A beautifully understated and surprisingly engaging book about a Chinese tenor struggling to make it on his own in the US after finding himself on the wrong side of the Chinese party. I appreciated the picture of modern China and an individual Chinese artist through Tian’s experiences with the Chinese government, friends, and family as he is bribed, blacklisted, and receives appeals to his love of and duty towards his country. Where some of the government techniques were things I had heard of, many were not, and I was surprised at the insidious nature of government manipulations outside of China through local operatives, foreign newspapers, etc. Tender and reflective, this is the story of Tian’s life, not a political treatise or call to arms. Tian in some ways is a bit of an innocent — decidedly apolitical and consistently working to maintain artistic integrity and personal principles. I learned a lot and was surprised that the book kept pulling at me as it isn’t my typical fare.
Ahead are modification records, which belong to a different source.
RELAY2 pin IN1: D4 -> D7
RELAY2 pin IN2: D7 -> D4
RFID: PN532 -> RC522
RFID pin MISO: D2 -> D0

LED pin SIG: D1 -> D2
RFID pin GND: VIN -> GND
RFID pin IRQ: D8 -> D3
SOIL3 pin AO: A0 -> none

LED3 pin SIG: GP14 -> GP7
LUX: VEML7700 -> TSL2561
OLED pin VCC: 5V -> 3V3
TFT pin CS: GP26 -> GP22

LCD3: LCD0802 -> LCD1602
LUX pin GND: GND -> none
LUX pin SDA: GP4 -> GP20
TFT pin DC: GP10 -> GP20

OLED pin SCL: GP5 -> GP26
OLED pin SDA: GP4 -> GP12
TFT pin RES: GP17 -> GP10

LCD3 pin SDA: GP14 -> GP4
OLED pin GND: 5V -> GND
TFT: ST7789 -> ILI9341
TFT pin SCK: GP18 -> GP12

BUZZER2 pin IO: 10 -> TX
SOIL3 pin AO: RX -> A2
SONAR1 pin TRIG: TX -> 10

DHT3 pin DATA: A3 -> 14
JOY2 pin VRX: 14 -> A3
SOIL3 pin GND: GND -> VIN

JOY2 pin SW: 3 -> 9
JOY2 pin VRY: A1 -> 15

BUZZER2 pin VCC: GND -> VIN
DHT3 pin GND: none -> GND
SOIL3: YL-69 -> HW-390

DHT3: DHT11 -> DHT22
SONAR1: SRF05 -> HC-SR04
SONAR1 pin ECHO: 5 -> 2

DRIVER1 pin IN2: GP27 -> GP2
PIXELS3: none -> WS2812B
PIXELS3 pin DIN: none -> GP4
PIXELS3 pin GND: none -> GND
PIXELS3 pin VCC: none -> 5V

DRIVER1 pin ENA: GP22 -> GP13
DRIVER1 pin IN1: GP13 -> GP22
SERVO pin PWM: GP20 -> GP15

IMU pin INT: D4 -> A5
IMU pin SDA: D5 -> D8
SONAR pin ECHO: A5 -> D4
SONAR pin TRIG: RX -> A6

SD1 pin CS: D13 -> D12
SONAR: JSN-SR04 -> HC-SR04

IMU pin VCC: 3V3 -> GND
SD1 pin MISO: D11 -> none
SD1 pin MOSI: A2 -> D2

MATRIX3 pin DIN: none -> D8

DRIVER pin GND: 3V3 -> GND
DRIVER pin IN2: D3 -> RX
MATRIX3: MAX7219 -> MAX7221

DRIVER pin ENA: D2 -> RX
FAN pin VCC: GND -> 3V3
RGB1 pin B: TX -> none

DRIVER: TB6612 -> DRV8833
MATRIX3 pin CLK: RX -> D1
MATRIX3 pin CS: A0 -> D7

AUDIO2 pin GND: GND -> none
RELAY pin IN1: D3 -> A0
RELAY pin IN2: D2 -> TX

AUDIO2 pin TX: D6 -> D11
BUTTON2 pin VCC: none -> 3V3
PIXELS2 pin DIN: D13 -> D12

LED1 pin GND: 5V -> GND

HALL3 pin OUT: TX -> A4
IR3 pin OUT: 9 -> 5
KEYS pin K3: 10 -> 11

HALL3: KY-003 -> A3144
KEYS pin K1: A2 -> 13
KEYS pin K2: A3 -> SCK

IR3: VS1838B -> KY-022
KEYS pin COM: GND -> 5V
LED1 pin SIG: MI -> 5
Definitely worth reading.

A few quotes:

“This new understanding threw him into a peculiar kind of excitement, because it indicated that the citizens and the country were equal partners in an agreement. Tian gathered that this equality must be the basis of democracy. Now he could see why the Constitution meant so much to the United States. It was the foundation of the nation. With such a realization he became willing to defend the Constitution, even to bear arms if he was called upon, simply because he believed in noble ideas and was willing to sacrifice …”

“He realized many immigrants were in varying degrees of the same situation: They were attempting to break loose from the grip of the past and to start over in a faraway place, but few of them could foresee the price for that new beginning, or the pain and the hardship that came after.”

“In the context of the Tiananmen massacre, China seemed to him more like an old hag, so senile and so ailing that she had to eat the flesh and blood of her children to sustain herself. In the back of his mind lingered a question to which he didn’t yet know the answer: If a country has betrayed a citizen, isn’t the citizen entitled to betray the country?”

Thank you to Knopf Doubleday Pantheon and NetGalley for providing an advance copy of this book in exchange for my honest review. The book will be published on July 27th, 2021.